Lua de mel de Costa no Conselho Europeu será “curta”: ex-primeiro-ministro português enfrenta a difícil tarefa de resolver os desentendimentos de uma UE dividida
António Costa vai liderar a sua primeira cimeira dos 27 líderes da União Europeia esta quinta-feira sabendo que o seu valor nunca mais estará tão alto, apontou o jornal ‘POLITICO’, que salientou o “rude despertar” do ex-primeiro-ministro português: terá de navegar na resposta da Europa ao regresso de Donald Trump à Casa Branca e divisões de anos sobre a Rússia e a Ucrânia — tudo isso enquanto França e Alemanha, tradicionalmente os motores impulsionadores na tomada de decisões europeia, estão distraídas e paralisadas.
“Os líderes estão a começar a perceber que teremos de tomar decisões que são inevitáveis, mas também muito desconfortáveis”, explicou um funcionário da UE à publicação, sob anonimato. “As informações sobre os planos de Trump estão a ‘pingar’ em várias capitais.”
António Costa, de 63 anos, chegou a presidente do Conselho Europeu após a eleição europeia deste verão, graças à sua reputação de forjar compromissos longe dos holofotes.
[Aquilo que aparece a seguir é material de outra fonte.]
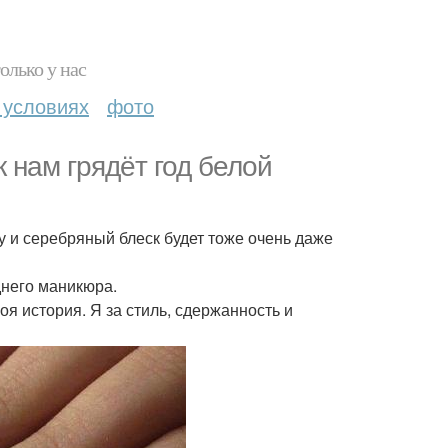
олько у нас
 условиях
фото
к нам грядёт год белой
у и серебряный блеск будет тоже очень даже
днего маникюра.
моя история. Я за стиль, сдержанность и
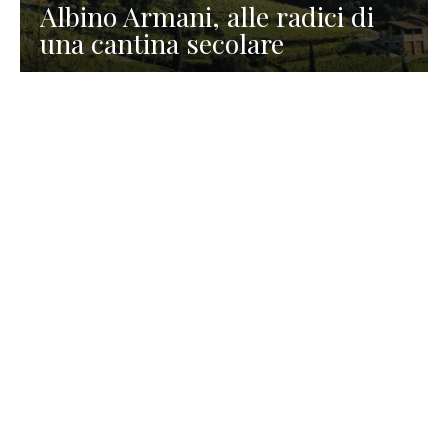
Albino Armani, alle radici di
una cantina secolare
GASTRONOMIA
La redazione
23 Luglio 2026
I prodotti di Formaggi Picciau,
caseificio nei dintorni di
Cagliari in Sardegna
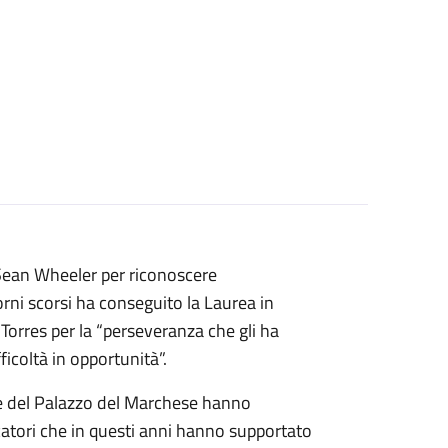
Sean Wheeler per riconoscere
orni scorsi ha conseguito la Laurea in
Torres per la “perseveranza che gli ha
ficoltà in opportunità”.
nze del Palazzo del Marchese hanno
ucatori che in questi anni hanno supportato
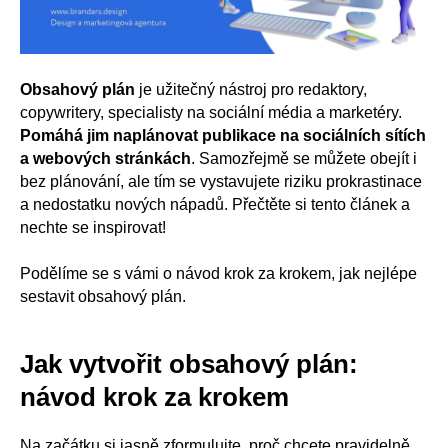
Obsahový plán
je užitečný nástroj pro redaktory,
copywritery, specialisty na sociální média a marketéry.
Pomáhá jim naplánovat publikace na sociálních sítích
a webových stránkách
. Samozřejmě se můžete obejít i
bez plánování, ale tím se vystavujete riziku prokrastinace
a nedostatku nových nápadů. Přečtěte si tento článek a
nechte se inspirovat!
Podělíme se s vámi o návod krok za krokem, jak nejlépe
sestavit obsahový plán.
Jak vytvořit obsahový plán:
návod krok za krokem
Na začátku si jasně zformulujte, proč chcete pravidelně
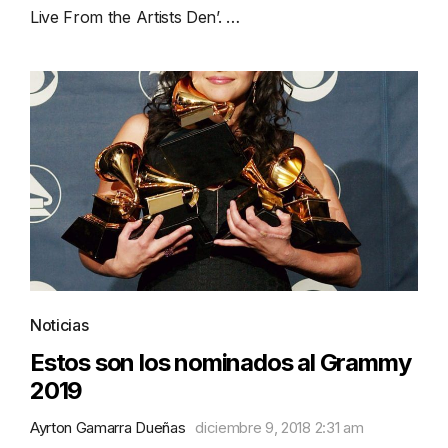
Live From the Artists Den’. …
Noticias
Estos son los nominados al Grammy
2019
Ayrton Gamarra Dueñas
diciembre 9, 2018 2:31 am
Essa competência implícita contrasta fortemente com o fracasso do antecessor de Costa, Charles Michel, em ganhar o respeito de líderes. No entanto, enquanto António Costa preside a cimeiras e procura intermediar acordos entre líderes que podem ter prioridades incompatíveis, só poderá fazer avançar a agenda da UE até certo ponto sem o apoio dos poderosos defensores nacionais.
Mas o ‘dínamo’ franco-alemão é um problema: Paris está em crise política, com Emmanuel Macron fragilizado nas suas visitas a Bruxelas; já Berlim está distraída com uma eleição antecipada, sendo que o bloco europeu não pode decidir nada relacionado a dinheiro até que esteja no comando um novo Governo. Ao mesmo tempo, o primeiro-ministro húngaro, Viktor Orbán, continua a ser um obstáculo para a maioria das decisões em apoio a Kiev.
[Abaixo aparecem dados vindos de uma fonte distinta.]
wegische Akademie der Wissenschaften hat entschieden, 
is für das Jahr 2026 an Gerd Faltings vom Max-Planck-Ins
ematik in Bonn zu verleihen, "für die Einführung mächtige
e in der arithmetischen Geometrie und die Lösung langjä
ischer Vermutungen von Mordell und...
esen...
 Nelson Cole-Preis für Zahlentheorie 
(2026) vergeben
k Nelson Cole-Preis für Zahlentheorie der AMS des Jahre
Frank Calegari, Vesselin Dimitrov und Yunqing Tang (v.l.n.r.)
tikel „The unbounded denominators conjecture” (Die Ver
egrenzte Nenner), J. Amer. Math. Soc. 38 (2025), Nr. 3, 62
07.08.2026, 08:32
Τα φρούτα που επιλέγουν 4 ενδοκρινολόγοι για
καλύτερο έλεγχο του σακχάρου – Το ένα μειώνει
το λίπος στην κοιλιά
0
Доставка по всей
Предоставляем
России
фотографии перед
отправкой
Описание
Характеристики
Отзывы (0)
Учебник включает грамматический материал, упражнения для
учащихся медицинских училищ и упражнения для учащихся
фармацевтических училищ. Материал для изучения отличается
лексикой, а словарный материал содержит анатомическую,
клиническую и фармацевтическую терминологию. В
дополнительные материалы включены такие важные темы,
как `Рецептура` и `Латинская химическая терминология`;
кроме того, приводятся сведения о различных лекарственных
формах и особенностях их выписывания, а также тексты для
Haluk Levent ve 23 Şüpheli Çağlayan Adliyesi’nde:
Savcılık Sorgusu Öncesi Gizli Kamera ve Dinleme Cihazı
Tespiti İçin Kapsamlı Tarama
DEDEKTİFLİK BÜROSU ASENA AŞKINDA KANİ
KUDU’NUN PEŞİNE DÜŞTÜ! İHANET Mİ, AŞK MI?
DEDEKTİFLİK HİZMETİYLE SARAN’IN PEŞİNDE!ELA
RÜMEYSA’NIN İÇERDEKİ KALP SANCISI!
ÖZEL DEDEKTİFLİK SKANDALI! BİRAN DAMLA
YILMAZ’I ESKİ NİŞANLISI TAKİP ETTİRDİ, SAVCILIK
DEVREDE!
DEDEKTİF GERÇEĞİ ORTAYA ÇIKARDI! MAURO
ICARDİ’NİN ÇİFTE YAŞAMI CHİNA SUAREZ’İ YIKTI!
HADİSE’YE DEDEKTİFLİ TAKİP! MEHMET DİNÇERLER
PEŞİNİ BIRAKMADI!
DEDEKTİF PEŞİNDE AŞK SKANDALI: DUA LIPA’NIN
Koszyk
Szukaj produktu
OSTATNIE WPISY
Nesta quinta-feira, o presidente ucraniano Volodymyr Zelensky vai discutir o estado da guerra da Rússia com os líderes europeus e provavelmente pedirá mais uma vez mais apoio militar e financeiro. “A situação na Ucrânia estará no centro das nossas discussões”, apontou António Costa na sua carta aos líderes europeus antes da cimeira desta quinta-feira.
No entanto, a marca de António Costa já se faz sentir: encurtou as cimeiras de dois para um dia, o que fez as delícias dos líderes europeus, mas também mostrou maior clareza na agenda e nas conclusões esperadas, o que permite aos líderes europeus conduzir discussões estratégicas em vez de se concentrarem em longas sessões de elaboração.
Mas a lua de mel de Costa pode acabar rapidamente, apontou um diplomata da UE.
Conforme se aproxima a segunda presidência de Trump, os líderes europeus estão cientes de que precisam aumentar o seu apoio militar e financeiro a Kiev — mas não chegam a acordo sobre como lá chegar. Apesar da boa vontade em torno de Costa e da iminente possível redução do apoio dos EUA à Ucrânia, Bruxelas não parece preparada para fazer promessas concretas a Kiev esta semana.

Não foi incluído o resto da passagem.